WHAT IS EXPECTED:
Render every line of the material below as a Markdown table with two columns, Row and Line, numbering the rows in order and leaving out blank lines.

WORKING DATA:

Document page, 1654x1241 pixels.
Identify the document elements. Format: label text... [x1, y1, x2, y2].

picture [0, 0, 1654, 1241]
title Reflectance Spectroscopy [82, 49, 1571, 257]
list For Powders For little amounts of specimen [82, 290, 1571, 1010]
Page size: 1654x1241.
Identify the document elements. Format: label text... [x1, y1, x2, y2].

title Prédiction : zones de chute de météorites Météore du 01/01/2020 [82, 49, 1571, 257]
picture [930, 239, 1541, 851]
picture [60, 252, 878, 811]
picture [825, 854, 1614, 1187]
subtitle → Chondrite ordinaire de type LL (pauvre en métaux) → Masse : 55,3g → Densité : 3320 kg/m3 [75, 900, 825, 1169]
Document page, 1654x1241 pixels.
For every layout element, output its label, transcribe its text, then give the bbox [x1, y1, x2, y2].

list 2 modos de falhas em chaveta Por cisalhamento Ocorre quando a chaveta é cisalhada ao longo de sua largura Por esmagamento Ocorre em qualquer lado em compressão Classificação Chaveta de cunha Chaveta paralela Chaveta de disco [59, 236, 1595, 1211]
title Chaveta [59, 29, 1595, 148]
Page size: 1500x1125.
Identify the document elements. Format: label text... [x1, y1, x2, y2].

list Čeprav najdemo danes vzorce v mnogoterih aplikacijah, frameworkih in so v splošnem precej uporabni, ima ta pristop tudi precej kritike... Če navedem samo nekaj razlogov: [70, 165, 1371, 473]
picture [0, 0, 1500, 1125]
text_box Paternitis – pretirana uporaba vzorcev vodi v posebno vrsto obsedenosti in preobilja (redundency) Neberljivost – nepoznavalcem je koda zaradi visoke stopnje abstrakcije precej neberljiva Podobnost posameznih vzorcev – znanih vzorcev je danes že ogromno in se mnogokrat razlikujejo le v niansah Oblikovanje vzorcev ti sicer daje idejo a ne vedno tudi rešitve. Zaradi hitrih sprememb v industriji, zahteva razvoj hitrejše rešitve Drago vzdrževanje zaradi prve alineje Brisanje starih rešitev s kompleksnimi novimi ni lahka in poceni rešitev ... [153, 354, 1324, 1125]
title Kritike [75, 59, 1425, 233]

SOLUTION TO THIS TASK:
| Row | Line |
|---|---|
| 1 | Document page, 1654x1241 pixels. |
| 2 | Identify the document elements. Format: label text... [x1, y1, x2, y2]. |
| 3 | picture [0, 0, 1654, 1241] |
| 4 | title Reflectance Spectroscopy [82, 49, 1571, 257] |
| 5 | list For Powders For little amounts of specimen [82, 290, 1571, 1010] |
| 6 | Page size: 1654x1241. |
| 7 | Identify the document elements. Format: label text... [x1, y1, x2, y2]. |
| 8 | title Prédiction : zones de chute de météorites Météore du 01/01/2020 [82, 49, 1571, 257] |
| 9 | picture [930, 239, 1541, 851] |
| 10 | picture [60, 252, 878, 811] |
| 11 | picture [825, 854, 1614, 1187] |
| 12 | subtitle → Chondrite ordinaire de type LL (pauvre en métaux) → Masse : 55,3g → Densité : 3320 kg/m3 [75, 900, 825, 1169] |
| 13 | Document page, 1654x1241 pixels. |
| 14 | For every layout element, output its label, transcribe its text, then give the bbox [x1, y1, x2, y2]. |
| 15 | list 2 modos de falhas em chaveta Por cisalhamento Ocorre quando a chaveta é cisalhada ao longo de sua largura Por esmagamento Ocorre em qualquer lado em compressão Classificação Chaveta de cunha Chaveta paralela Chaveta de disco [59, 236, 1595, 1211] |
| 16 | title Chaveta [59, 29, 1595, 148] |
| 17 | Page size: 1500x1125. |
| 18 | Identify the document elements. Format: label text... [x1, y1, x2, y2]. |
| 19 | list Čeprav najdemo danes vzorce v mnogoterih aplikacijah, frameworkih in so v splošnem precej uporabni, ima ta pristop tudi precej kritike... Če navedem samo nekaj razlogov: [70, 165, 1371, 473] |
| 20 | picture [0, 0, 1500, 1125] |
| 21 | text_box Paternitis – pretirana uporaba vzorcev vodi v posebno vrsto obsedenosti in preobilja (redundency) Neberljivost – nepoznavalcem je koda zaradi visoke stopnje abstrakcije precej neberljiva Podobnost posameznih vzorcev – znanih vzorcev je danes že ogromno in se mnogokrat razlikujejo le v niansah Oblikovanje vzorcev ti sicer daje idejo a ne vedno tudi rešitve. Zaradi hitrih sprememb v industriji, zahteva razvoj hitrejše rešitve Drago vzdrževanje zaradi prve alineje Brisanje starih rešitev s kompleksnimi novimi ni lahka in poceni rešitev ... [153, 354, 1324, 1125] |
| 22 | title Kritike [75, 59, 1425, 233] |